Can watermelon really lower your blood pressure? Yes, according to a new study conducted by Arturo Figueroa, a Florida State University associate professor.
The findings published in the American Journal of Hypertension state that watermelon can significantly reduce blood pressure in overweight individuals at rest and while under stress.
The study took the concept that more people die of heart attacks in cold weather because the stress of cold temperatures causes blood pressure to increase. The heart must work harder to pump blood into the aorta which often leads to less blood flow to the heart. People with obesity and high blood pressure face a higher risk for stroke or heart attack when exposed to the cold during the winter or in rooms with low temperatures.
The 12-week study consisted of 13 middle-aged obese men and women with high blood pressure that were divided into two groups. Cold weather conditions were simulated by dipping the participants hand into 39 degree water and taking their blood pressure and other vital measurements.
For six weeks one group was given every day four grams of L-citrulline amino acid and two grams of L-arginine both from watermelon extract. Group two was given a placebo and after six weeks the groups switched. The groups also were not allowed to take any blood pressure medication or make any significant lifestyle changes related to diet and exercise during the study.
As it turns out watermelon may be a part of the answer toward helping their hearts.
Consuming watermelon had a positive impact on aortic blood pressure and other vascular parameters.
Study participants showed improvements in blood pressure and cardiac stress while at rest and exposed to cold water.
The pressure on the aorta and on the heart decreased after consuming watermelon extract, Figueroa said.
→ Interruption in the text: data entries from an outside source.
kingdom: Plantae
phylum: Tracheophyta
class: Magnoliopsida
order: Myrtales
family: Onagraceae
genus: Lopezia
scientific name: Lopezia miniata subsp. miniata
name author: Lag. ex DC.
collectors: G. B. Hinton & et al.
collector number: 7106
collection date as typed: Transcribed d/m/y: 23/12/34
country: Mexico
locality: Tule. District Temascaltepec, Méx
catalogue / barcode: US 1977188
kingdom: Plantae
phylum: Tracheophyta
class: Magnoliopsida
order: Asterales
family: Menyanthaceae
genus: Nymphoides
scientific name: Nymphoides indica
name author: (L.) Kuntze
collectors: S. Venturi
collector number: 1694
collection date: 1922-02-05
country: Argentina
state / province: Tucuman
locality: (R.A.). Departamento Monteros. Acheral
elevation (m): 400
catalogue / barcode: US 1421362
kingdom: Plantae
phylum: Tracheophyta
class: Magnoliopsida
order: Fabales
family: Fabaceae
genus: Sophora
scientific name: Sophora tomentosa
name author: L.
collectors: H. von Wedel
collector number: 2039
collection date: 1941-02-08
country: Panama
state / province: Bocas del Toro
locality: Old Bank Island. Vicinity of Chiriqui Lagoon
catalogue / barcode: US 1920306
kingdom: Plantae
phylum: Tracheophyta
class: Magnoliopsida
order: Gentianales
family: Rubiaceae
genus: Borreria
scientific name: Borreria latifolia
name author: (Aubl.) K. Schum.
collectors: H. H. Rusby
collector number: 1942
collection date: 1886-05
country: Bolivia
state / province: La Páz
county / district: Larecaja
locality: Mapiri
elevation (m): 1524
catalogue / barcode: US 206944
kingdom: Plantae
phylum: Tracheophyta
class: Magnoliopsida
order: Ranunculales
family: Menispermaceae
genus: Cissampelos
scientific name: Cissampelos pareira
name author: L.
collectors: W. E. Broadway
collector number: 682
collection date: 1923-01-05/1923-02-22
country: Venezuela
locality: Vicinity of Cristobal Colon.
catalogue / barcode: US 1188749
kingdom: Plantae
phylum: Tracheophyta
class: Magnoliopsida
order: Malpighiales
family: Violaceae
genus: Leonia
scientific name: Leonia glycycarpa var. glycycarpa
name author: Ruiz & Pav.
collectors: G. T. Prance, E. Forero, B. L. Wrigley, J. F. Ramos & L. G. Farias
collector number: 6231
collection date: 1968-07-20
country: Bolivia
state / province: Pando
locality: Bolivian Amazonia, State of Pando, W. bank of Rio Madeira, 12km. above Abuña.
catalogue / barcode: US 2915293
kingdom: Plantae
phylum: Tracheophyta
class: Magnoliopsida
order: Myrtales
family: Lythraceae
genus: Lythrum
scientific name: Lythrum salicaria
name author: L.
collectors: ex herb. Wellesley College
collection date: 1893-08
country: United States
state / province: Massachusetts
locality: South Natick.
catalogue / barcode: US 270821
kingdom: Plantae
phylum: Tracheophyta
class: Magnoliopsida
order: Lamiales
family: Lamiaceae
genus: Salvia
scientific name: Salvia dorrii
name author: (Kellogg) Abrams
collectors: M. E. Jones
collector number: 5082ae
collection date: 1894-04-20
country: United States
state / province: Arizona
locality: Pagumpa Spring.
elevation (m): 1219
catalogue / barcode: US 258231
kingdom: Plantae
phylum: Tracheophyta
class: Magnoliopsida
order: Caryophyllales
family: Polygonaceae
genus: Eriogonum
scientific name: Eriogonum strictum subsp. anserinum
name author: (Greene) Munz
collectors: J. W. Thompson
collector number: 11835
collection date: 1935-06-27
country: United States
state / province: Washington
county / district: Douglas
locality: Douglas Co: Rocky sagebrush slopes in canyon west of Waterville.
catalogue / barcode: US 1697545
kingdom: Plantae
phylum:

That means less overload to the heart so the heart is going to work easily during a stressful situation such as cold exposure.
Watermelon And Post-Exercise Muscle Soreness
In 2013, watermelon juice was found to relieve post-exercise muscle soreness. The study posted in ACS Journal of Agricultural and Food Chemistry attributed watermelons effects to the amino acid L-citrulline as well.
The researchers tested natural watermelon juice, watermelon juice enriched in L-citrulline and a control drink containing no L-citrulline on participants one hour before exercise. The natural juice and the enriched juice relieved muscle soreness. However, L-citrulline in the unpasteurized natural juice seemed to be more bioavailable in a form the body could better use.